The Consumer Prices Index (CPI) increased by 2.7 percent in the year to September 2013, which is the same as the previous month.
The main upward pressure on inflation was from air fares says the Office for National Statistics with downward pressure coming from petrol and diesel prices.
The new measure of inflation that takes into account the costs felt by home owner-occupiers (CPIH) was also unchanged from August at 2.5 percent in September. The experimental RPIJ, a measure of the Retail Prices Index that meets international standards, grew at 2.5 percent, marginally down on August's 2.6 percent.
The Retail Prices Index (RPI) for September was 3.2 percent, again down on the August figure of 3.3 percent.
Commenting on the figures Sasha Nugent, Caxton FX Analyst, said:
"The unexpected inflation rate of 2.7 percent year on year highlights the fact that price pressures remain, which then ignites the debate about whether above target inflation will be more stubborn and previously thought. The Bank of England has had a little more justification for its monetary policy stance lately, however the threat of high inflation will be a problem for the central bank who has committed to maintaining low interest rates.’"
Commenting on the RPI figure and its impact on business rate levels Katja Hall, CBI Chief Policy Director of the CBI said:
“This level of RPI could lead to another business rates hike in April.
“We already have one of the highest commercial property taxes of any EU country, so the Government must step in at the Autumn Statement to limit next year’s business rates increase at 2%.
“We then want to see a full review of the system to explore options for longer term reform.”
Nida Ali, economic adviser to the EY ITEM Club, said:
“With most Government benefits being linked to the CPI inflation outturn for September, today's inflation figures are key. At 2.7%, inflation came in some way below the OBR's 2.9% forecast published in the March Budget.
“This is good news for the Chancellor, as it implies that the government's current expenditure bill will be somewhat lower than the OBR expects. For example, the terms of the triple lock, which guarantees that state pensions will increase by the higher of inflation, average earnings or a minimum of 2.5%, mean that today’s figures will see state pensions rising by 2.7% rather than 2.9%. This is because wage growth is not going to be anywhere near this figure, and it is higher than the 2.5% floor. This is on top of the government restricting the increase in some benefits to just 1%, regardless of the inflation figure.

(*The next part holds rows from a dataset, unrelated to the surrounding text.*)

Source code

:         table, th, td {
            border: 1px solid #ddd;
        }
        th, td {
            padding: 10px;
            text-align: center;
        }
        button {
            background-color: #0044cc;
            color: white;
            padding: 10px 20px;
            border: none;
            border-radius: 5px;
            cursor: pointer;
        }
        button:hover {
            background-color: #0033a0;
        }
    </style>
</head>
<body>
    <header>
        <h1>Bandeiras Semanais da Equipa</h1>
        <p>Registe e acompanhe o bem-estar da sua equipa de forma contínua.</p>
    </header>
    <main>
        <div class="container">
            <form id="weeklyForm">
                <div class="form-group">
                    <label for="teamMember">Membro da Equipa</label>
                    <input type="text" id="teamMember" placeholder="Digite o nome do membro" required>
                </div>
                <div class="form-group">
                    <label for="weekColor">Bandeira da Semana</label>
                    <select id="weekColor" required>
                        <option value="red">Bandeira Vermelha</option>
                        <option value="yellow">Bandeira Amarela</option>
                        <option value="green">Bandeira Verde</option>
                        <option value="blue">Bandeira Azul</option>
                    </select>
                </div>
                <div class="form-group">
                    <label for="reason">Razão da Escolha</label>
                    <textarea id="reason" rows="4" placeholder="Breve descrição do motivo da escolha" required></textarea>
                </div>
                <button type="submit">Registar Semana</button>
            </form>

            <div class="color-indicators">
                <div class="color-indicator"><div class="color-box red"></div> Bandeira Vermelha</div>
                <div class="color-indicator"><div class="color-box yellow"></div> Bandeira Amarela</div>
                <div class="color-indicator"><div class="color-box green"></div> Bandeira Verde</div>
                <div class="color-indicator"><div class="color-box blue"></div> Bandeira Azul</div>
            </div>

“Inflation most likely peaked this year at 2.9% in June and will probably continue easing over the next few months. Petrol prices have eased significantly since last month, and other base effects from energy prices and food are likely to push inflation to around 2.4% in October. Although inflation is still running well above wage growth, the gradual easing should help reduce the squeeze on household finances. The consumer confidence survey already shows that they are finding it easier to make ends meet.
“Nevertheless, we see inflation remaining above the 2% target in the foreseeable future. Accounting for the persistence of higher inflation in administered & regulated prices and the end of deflation in imported goods prices, inflation will probably settle at around 2.2% in 2014 and 2015. But this is still some way below the Bank of England's 2.5% inflation knockout, so the Bank can continue to focus on getting unemployment down below 7% and keeping rates at 0.5% until at least mid-2015.”